Business Interruption Verdicts and Settlements

YEAR / STATE

CASE / INJURY SUMMARY

RESULT

2020 – New Jersey

A man retained an attorney for help with purchasing commercial property. After closing the purchase, he discovered significant environmental issues on the site including leaking storage tanks. The man claimed these issues made him liable for cleanup and removal costs. He alleged legal malpractice against the retained attorney, claiming he should have known about these issues. The man claimed he failed to identify prior uses of the site, failed to recommend environmental inspectors, and failed to advise him on the prevalence of hazardous substances. The attorney denied the man’s allegations, arguing that his own actions caused his damages.
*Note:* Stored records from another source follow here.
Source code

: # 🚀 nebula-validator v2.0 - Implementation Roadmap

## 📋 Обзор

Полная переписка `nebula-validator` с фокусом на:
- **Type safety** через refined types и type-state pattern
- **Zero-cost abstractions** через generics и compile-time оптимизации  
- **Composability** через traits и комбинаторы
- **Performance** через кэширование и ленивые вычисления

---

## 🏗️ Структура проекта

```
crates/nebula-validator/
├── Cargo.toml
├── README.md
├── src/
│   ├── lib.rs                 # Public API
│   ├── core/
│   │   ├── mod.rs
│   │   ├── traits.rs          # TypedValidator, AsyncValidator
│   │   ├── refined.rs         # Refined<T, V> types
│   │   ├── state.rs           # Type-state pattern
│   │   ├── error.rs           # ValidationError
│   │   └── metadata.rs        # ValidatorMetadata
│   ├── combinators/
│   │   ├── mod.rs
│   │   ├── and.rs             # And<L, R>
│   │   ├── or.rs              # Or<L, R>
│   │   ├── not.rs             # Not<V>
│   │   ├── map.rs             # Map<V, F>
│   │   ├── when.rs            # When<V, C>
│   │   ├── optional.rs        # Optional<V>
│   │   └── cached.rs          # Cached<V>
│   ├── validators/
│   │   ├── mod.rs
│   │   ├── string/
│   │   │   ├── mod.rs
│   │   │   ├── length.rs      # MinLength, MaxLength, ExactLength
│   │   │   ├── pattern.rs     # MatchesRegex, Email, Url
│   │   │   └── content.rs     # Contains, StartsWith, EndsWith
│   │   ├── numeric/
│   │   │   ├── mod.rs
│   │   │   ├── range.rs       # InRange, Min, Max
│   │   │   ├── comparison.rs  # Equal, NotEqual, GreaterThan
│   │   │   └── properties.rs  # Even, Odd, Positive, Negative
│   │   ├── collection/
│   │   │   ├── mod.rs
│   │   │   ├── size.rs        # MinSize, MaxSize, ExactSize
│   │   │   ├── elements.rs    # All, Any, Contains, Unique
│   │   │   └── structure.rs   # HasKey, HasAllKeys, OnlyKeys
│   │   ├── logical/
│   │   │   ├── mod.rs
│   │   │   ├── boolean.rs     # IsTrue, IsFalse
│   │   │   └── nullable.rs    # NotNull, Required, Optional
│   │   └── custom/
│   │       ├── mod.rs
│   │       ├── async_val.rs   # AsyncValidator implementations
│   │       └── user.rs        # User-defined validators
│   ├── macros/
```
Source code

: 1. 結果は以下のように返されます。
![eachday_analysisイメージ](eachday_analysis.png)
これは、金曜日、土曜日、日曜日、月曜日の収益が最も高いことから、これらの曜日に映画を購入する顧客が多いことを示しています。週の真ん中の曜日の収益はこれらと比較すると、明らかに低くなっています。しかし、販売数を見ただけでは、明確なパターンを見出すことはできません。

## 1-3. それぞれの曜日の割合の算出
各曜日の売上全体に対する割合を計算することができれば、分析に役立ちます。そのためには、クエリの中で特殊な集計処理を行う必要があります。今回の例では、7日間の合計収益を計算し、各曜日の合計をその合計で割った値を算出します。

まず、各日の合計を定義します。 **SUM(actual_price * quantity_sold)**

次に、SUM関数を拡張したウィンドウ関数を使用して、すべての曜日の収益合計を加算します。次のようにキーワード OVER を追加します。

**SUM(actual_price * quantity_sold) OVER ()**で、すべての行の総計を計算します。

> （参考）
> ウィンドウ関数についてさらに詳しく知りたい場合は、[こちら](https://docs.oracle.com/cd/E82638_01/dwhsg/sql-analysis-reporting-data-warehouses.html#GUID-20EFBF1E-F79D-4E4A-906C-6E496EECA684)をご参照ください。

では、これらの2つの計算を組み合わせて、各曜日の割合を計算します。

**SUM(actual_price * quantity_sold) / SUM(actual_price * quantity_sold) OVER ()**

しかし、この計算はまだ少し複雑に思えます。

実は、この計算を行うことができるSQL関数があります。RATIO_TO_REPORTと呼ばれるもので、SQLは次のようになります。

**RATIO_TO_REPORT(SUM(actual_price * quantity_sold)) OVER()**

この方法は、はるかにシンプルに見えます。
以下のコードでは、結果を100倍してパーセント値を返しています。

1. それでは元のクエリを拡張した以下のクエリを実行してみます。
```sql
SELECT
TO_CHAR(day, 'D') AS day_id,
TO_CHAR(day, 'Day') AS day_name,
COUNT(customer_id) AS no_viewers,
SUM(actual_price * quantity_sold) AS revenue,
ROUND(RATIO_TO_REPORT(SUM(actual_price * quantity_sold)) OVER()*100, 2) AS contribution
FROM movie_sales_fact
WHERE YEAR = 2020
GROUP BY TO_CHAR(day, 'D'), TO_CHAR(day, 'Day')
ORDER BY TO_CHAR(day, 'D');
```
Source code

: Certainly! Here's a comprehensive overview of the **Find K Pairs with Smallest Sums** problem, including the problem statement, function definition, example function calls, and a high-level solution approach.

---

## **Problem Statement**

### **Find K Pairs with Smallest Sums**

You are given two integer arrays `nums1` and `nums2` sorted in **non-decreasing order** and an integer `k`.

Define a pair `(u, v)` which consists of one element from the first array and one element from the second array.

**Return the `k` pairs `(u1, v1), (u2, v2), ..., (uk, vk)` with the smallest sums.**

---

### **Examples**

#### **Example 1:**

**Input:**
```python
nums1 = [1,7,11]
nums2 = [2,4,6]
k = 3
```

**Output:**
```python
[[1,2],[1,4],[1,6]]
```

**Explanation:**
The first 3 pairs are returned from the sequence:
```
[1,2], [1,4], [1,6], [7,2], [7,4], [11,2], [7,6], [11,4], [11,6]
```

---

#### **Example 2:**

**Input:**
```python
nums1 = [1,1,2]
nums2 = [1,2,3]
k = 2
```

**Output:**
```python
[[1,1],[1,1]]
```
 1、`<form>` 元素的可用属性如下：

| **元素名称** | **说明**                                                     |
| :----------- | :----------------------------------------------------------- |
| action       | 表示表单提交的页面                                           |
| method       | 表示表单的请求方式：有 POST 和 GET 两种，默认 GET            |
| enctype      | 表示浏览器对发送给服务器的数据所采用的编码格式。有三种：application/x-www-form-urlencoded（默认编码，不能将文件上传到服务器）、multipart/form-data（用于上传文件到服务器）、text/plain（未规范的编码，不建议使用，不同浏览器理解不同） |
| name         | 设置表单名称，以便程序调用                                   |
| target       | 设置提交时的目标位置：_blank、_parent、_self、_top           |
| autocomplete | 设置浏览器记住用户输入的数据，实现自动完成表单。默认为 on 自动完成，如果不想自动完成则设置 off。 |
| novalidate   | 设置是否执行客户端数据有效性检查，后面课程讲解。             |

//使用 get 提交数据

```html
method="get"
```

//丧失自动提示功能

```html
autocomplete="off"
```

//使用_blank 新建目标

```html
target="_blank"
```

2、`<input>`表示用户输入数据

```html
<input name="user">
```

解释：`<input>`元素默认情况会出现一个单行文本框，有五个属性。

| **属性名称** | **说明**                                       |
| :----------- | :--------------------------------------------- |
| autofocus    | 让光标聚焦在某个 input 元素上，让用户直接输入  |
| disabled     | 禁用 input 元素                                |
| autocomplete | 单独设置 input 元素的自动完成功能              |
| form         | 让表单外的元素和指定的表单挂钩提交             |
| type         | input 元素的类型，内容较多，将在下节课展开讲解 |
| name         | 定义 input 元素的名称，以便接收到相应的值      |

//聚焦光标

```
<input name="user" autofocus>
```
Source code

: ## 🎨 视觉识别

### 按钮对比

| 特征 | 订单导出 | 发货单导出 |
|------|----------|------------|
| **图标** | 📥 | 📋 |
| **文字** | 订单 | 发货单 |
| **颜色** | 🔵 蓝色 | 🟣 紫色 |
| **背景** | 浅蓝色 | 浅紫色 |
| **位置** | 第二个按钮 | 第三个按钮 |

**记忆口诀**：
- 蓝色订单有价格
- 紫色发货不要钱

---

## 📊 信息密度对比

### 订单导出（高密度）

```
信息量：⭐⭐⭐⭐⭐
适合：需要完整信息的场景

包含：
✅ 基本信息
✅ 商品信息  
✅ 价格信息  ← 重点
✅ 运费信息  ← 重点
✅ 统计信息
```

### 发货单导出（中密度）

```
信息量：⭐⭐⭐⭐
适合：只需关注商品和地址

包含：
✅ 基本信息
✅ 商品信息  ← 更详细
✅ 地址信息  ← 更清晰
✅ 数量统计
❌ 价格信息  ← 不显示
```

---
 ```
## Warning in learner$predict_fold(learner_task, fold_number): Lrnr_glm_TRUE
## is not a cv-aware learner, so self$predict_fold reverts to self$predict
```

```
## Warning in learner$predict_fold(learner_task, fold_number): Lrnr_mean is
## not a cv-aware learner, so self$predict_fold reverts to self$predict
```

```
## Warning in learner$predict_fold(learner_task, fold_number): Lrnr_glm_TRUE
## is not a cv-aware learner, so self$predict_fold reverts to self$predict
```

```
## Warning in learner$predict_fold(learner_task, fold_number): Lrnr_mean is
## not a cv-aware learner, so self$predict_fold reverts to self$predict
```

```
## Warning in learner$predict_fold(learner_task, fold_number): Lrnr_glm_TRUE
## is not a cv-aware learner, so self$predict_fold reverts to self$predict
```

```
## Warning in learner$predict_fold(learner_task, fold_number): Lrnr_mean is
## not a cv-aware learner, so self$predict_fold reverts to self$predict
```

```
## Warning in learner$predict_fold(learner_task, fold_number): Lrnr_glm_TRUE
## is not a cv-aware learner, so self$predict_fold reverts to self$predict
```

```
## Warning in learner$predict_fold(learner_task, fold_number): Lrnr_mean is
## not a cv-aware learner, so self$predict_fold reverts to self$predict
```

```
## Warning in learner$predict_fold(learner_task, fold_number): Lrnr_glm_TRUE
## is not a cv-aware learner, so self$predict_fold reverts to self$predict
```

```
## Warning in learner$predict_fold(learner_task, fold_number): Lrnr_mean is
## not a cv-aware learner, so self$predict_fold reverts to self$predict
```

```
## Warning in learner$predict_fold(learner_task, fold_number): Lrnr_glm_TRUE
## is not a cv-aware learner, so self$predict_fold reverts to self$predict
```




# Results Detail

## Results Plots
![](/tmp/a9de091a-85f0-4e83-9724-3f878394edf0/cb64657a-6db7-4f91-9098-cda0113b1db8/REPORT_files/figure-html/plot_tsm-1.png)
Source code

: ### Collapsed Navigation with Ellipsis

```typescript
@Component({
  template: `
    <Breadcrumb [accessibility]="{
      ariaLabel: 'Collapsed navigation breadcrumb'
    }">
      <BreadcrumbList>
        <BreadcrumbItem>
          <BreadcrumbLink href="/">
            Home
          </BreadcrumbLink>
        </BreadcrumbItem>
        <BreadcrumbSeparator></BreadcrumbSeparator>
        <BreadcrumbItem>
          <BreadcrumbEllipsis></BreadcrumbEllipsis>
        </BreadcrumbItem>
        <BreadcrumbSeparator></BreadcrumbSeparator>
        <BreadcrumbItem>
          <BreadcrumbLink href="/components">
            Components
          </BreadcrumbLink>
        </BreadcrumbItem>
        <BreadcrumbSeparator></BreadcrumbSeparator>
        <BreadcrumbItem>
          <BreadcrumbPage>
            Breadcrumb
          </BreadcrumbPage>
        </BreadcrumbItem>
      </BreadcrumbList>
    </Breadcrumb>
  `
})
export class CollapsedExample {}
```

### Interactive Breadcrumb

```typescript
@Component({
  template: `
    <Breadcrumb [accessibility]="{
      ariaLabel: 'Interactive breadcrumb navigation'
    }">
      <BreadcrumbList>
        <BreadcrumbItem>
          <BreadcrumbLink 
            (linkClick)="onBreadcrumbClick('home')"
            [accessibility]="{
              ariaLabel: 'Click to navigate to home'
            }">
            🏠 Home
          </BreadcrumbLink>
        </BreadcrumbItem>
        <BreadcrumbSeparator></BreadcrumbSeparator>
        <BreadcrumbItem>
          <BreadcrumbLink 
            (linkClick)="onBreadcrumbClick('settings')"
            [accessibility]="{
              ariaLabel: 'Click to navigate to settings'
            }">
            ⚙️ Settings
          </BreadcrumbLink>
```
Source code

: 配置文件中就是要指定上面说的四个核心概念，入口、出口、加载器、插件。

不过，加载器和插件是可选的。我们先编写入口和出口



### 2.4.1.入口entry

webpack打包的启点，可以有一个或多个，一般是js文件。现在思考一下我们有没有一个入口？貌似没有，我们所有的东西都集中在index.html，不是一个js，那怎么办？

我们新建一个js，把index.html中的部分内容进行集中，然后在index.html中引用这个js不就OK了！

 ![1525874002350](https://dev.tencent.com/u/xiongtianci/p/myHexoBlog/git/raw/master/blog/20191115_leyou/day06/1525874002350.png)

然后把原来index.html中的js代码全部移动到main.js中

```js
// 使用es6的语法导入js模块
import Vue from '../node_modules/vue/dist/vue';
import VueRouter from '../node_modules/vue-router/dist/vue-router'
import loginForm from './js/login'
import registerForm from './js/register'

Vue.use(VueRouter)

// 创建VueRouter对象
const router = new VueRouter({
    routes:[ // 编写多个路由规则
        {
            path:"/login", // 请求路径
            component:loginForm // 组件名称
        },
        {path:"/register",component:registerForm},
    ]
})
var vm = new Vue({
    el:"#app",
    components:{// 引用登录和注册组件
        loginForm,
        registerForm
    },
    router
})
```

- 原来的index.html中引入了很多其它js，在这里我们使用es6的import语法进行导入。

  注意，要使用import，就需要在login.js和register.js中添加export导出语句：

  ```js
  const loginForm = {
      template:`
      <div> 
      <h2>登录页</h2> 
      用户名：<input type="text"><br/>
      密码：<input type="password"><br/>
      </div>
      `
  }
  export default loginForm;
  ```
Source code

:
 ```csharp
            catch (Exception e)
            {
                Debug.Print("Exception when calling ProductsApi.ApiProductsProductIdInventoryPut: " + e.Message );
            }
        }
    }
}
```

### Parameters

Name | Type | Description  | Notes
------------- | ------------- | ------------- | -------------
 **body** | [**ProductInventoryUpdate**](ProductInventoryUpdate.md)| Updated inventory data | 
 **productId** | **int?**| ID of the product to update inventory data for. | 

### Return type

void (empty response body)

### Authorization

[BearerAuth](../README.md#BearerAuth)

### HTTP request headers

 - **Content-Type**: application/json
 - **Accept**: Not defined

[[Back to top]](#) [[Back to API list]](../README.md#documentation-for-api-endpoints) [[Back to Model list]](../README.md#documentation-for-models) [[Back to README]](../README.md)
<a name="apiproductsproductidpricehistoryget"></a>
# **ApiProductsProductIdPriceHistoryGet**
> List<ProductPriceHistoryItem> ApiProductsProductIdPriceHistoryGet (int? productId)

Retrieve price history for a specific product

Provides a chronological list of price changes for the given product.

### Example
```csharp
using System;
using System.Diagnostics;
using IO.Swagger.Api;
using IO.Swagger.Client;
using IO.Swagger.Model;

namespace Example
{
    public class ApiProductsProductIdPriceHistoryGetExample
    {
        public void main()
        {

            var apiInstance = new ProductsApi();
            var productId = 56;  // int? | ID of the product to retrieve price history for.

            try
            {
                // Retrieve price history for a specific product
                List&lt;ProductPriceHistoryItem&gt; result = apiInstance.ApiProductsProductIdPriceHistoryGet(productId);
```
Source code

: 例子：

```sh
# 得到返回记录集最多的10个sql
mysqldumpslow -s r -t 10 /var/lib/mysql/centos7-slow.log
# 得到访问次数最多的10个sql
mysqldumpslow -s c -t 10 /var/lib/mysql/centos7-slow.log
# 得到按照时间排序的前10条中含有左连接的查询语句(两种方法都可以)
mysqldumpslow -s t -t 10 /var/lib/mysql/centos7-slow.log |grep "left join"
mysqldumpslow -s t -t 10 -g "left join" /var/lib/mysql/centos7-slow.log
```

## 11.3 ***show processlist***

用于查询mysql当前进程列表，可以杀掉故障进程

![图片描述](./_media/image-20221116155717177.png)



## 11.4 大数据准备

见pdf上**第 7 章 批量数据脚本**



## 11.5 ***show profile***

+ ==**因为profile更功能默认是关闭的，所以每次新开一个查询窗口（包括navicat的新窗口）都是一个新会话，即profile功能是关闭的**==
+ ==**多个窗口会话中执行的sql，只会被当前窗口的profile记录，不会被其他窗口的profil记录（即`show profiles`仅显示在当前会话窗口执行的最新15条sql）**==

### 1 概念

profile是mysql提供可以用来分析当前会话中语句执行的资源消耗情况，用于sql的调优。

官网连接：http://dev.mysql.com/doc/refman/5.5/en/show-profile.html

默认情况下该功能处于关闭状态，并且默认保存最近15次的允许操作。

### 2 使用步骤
A jury ruled in the man’s favor and awarded $343,135.

$343,135 – Verdict

2019 – Minnesota
Water, sewage, and contaminants from a restaurant leaked into a neighboring Williams-Sonoma store, causing significant property damage. Williams-Sonoma alleged that the restaurant owner’s negligence resulted in business interruptions, inventory loss, and lost profits. They claimed she caused the leak and negligently hired and supervised her employees. The jury awarded Williams-Sonoma $247,054.

$247,054 – Verdict

2018 – Iowa

A lightning strike caused a hog nursery to lose power and suffer electrical circuit damage to its buildings. The nursery’s owners filed a claim with Farm Bureau, their insurer, who denied it. They then filed suit against Farm Bureau, alleging breach of contract. Farm Bureau argued that their coverage excluded electrical problems because they were wear and tear-related. Following a bench trial, the court awarded $175,000 in lost income and $171,427 in rewiring costs. The bench verdict totaled $346,747.

$346,747 – Bench Verdict

2017 – New Jersey

A fire destroyed a bowling alley. It was ruled arson, which a competing bowling alley plead guilty to. Despite the charges, the bowling alley was never rebuilt. Greater New York Mutual Insurance Company (GNY) insured the building for over $4,000,000. However, a conducted appraisal revealed that the replacement cost would total over $6,000,000. The bowling alley’s owners and GNY sued the insurance broker that sold the initial policy. They asserted that it negligently claimed that the $4,000,000 policy limit was enough to fully cover the replacement costs. A jury ruled in the plaintiff’s favor and awarded $2,000,000.

$2,000,000 – Verdict

2016 – Illinois
A building owner retained a construction company to work on its first floor’s plumbing. The construction workers used gas-powered saws to cut the concrete floor. This caused gas and concrete fumes to spread to a clothing factory on the second floor. As a result, the factory’s entire silk dress inventory was ruined, and its owner lost two months’ worth in profits. She alleged that the construction company’s negligence caused her profit loss and property damage. The factory owner claimed its employees negligently used gas-powered saws to cut the floor, ignored demands that the cutting stop, and failed to put up a barrier between the floors. The construction company denied damages, arguing that she failed to contact them on how their work would affect her business. A jury awarded the woman $624,088.